The residual limb itself, however, is not fixed in form. In fact, the residual limb often changes shape and condition radically, both in the short term and the long term. First of all, even if a prosthetic socket seems to fit perfectly in a prosthetist's office, the socket may rub or place pressure on the patient's residual limb during daily activity over the days and weeks that follow. Additionally, patients often lose or gain weight rather quickly as a result of their amputations, thus causing the residual limb to grow or shrink. Similarly, as patients use their residual limbs with their prosthetic devices, they may build muscle and/or portions of the residual limb may change shape due to stresses placed on it during use. Finally, as the patient ages, the residual limb will continue to change, in response to continued use and environmental conditions. Using currently available techniques for making prosthetic sockets, any time a significant change is needed in a socket for a patient, the only solution is to start the process again from step one and make a brand new socket.
In a commercial prosthetic fabrication facility, prosthetic sockets are made at a larger scale with at least some aspects of modern assembly methods. Typically, however, even such commercial facilities use manufacturing techniques that are very craft-like and are quite time and labor intensive. Importantly, sockets are not made for specific patients, but rather in a limited range of sizes, with limited sizing and configuration options. Even with adjustability options, typical commercial sockets still remain substantially fixed in shape and circumferential dimensions, particularly at their distal end. As described above, residual limbs and patient needs can change significantly over time, and the adjustability options in commercial prosthetic sockets are often not up to the challenge.

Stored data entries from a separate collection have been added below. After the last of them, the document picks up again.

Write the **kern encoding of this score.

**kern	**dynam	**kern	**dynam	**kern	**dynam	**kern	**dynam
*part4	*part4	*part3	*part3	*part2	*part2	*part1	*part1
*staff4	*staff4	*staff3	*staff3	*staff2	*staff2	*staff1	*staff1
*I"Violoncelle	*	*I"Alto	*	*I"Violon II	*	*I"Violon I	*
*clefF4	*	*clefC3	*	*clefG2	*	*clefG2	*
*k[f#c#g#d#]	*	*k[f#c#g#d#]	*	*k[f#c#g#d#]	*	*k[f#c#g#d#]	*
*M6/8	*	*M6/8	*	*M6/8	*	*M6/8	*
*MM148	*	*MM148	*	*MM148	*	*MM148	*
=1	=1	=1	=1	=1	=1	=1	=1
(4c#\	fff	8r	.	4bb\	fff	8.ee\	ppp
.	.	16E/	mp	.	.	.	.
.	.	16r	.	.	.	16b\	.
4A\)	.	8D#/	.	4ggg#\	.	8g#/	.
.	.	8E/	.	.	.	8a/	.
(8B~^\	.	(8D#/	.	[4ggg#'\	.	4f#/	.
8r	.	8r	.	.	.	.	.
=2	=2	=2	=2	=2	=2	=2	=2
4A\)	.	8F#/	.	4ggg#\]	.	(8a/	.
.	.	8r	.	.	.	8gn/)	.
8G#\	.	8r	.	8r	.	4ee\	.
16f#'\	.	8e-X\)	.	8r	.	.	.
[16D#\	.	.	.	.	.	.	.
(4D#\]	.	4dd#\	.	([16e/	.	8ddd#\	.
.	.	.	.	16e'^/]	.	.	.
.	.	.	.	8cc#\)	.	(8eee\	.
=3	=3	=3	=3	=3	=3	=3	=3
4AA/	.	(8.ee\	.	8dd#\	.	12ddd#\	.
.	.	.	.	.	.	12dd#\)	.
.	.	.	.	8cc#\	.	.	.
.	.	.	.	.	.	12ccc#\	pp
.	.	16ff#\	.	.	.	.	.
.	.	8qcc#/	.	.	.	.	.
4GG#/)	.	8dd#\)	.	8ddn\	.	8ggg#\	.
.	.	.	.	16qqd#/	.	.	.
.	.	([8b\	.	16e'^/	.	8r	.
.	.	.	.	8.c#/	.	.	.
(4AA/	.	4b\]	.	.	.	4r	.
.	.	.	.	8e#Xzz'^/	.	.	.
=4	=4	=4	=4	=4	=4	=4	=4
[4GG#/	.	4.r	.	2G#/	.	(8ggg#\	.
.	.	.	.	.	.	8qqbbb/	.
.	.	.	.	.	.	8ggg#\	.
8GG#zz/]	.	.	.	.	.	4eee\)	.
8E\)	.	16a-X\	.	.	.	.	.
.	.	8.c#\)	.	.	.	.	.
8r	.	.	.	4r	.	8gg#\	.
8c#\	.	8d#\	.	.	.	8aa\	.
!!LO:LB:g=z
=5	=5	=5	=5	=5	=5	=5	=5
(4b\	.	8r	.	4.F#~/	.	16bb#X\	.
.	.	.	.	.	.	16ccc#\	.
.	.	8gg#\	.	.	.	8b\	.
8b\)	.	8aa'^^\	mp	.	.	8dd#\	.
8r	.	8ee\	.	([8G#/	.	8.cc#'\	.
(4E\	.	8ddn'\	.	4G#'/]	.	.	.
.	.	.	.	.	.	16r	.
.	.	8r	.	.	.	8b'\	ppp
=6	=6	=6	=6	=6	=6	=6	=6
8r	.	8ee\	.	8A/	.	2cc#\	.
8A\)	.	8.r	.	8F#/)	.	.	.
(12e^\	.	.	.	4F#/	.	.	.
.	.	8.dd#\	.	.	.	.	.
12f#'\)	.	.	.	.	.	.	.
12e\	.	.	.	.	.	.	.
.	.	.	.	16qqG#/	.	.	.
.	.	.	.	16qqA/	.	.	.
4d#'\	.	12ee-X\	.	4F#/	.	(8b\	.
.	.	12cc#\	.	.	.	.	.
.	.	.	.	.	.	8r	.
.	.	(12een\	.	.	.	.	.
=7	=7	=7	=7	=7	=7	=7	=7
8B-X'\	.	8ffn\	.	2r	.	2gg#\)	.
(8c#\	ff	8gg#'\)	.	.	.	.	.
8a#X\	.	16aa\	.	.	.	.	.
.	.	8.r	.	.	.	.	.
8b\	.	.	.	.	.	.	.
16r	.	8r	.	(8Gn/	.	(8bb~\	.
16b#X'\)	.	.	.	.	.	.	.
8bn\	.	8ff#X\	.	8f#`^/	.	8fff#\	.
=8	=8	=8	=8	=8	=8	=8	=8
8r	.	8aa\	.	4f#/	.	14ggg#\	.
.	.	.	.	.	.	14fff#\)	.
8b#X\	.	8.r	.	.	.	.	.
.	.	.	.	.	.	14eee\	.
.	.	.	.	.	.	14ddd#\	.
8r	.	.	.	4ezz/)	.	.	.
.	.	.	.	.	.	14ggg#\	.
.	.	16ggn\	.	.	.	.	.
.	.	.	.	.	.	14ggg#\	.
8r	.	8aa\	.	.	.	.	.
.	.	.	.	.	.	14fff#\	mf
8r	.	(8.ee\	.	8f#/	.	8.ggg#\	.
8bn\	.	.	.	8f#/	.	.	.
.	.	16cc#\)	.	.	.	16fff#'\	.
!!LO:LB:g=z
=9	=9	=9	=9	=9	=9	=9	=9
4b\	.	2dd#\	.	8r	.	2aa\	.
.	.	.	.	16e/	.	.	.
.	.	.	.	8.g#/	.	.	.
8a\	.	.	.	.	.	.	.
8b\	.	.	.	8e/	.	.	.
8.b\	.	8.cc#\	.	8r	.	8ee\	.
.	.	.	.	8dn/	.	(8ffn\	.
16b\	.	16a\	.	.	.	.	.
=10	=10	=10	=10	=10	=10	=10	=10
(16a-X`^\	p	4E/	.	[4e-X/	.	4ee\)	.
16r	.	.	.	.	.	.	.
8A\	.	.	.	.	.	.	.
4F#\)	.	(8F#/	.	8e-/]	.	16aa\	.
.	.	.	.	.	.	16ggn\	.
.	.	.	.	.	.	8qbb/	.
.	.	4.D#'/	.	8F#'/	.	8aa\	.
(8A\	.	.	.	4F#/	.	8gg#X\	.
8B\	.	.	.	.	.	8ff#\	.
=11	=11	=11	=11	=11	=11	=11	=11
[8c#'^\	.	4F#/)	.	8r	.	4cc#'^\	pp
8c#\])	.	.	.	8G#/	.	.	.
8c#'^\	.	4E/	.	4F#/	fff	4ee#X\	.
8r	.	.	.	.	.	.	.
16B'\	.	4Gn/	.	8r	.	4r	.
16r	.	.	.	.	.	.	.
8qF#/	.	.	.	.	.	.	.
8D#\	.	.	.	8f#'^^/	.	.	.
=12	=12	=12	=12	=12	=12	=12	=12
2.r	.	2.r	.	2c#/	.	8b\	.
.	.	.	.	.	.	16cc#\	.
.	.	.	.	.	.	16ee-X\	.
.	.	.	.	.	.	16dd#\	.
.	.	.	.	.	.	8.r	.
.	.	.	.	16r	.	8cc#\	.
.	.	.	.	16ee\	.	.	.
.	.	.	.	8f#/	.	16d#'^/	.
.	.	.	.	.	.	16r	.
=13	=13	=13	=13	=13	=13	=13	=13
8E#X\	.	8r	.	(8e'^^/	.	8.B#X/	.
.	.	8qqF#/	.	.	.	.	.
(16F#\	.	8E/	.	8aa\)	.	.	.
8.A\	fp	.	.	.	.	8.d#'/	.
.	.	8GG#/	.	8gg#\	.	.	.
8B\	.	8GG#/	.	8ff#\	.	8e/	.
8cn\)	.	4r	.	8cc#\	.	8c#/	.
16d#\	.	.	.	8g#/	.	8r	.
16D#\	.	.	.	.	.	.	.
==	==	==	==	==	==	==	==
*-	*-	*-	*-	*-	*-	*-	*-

Based on the shortcomings of currently available prosthetic socket manufacturing techniques described above, it would be advantageous to have improved techniques for making prosthetic sockets. Ideally, such techniques would facilitate the manufacture of highly customized prosthetic sockets tailored to the specifics of each patient, while also allowing for larger production, scalable manufacturing. These manufacturing techniques would also need to provide prosthetic sockets of very high quality, durability, and ideally adjustability. Various embodiments of prosthetic sockets that may lend themselves to the manufacturing techniques described herein are described by the assignee of the present application in U.S. patent application Ser. No. 13/675,761 (Pub. No. US 2013/0123940), filed on Nov. 13, 2012; and Ser. No. 14/213,788, filed on Mar. 14, 2014. Both of these references are incorporated in their entireties herein.
Improved prosthetic socket manufacturing methods would also ideally facilitate the process required for prosthetists, physicians and most importantly patients. Such methods should reduce the amount of time required for a patient to receive a finished prosthetic socket from the first visit to a physician's or prosthetist's office. It would also be ideal if physicians and prosthetists could easily order and quickly receive prosthetic sockets and if patients did not have to undergo multiple fittings, adjustments and the like at the physicians' or prosthetists' offices. At least some of these objectives will be met by the embodiments described herein.